- [What you have to do]
Please transcribe the listing that follows exactly; images are to be excluded.

- [Data records]
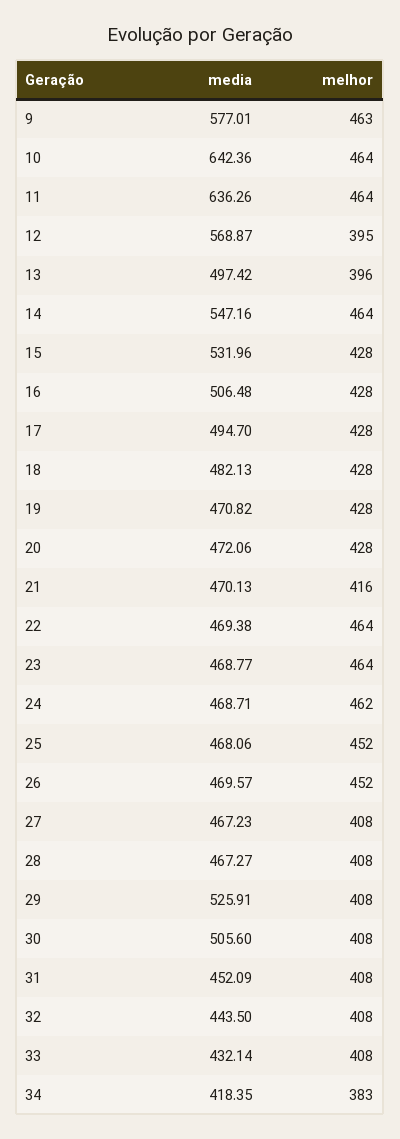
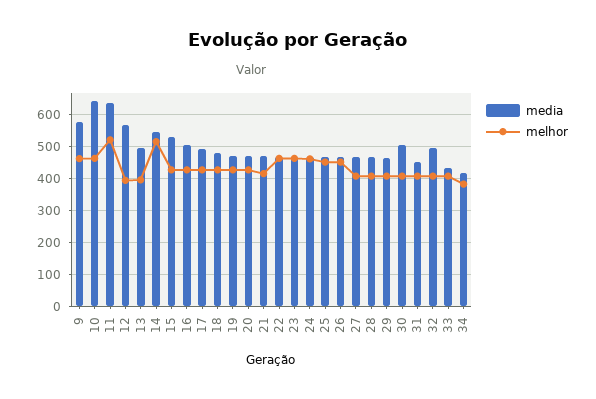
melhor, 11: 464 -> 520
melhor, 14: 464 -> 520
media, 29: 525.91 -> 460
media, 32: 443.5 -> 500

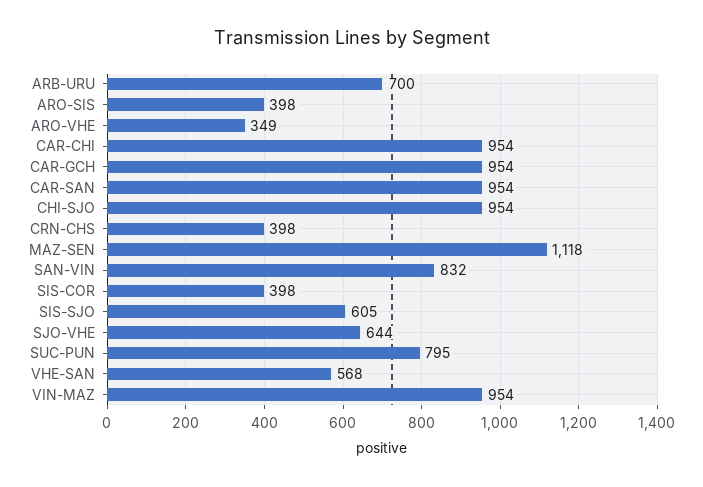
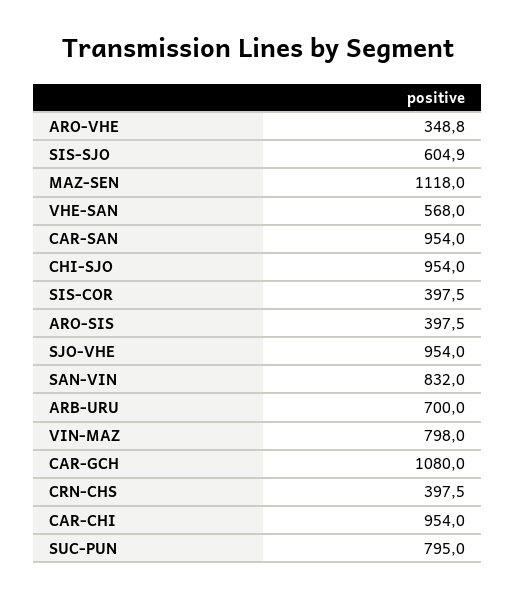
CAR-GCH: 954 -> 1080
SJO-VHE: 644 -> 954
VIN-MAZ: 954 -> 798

- [Solution to the exercise]
melhor, 11: 464 -> 520
melhor, 14: 464 -> 520
media, 29: 525.91 -> 460
media, 32: 443.5 -> 500

CAR-GCH: 954 -> 1080
SJO-VHE: 644 -> 954
VIN-MAZ: 954 -> 798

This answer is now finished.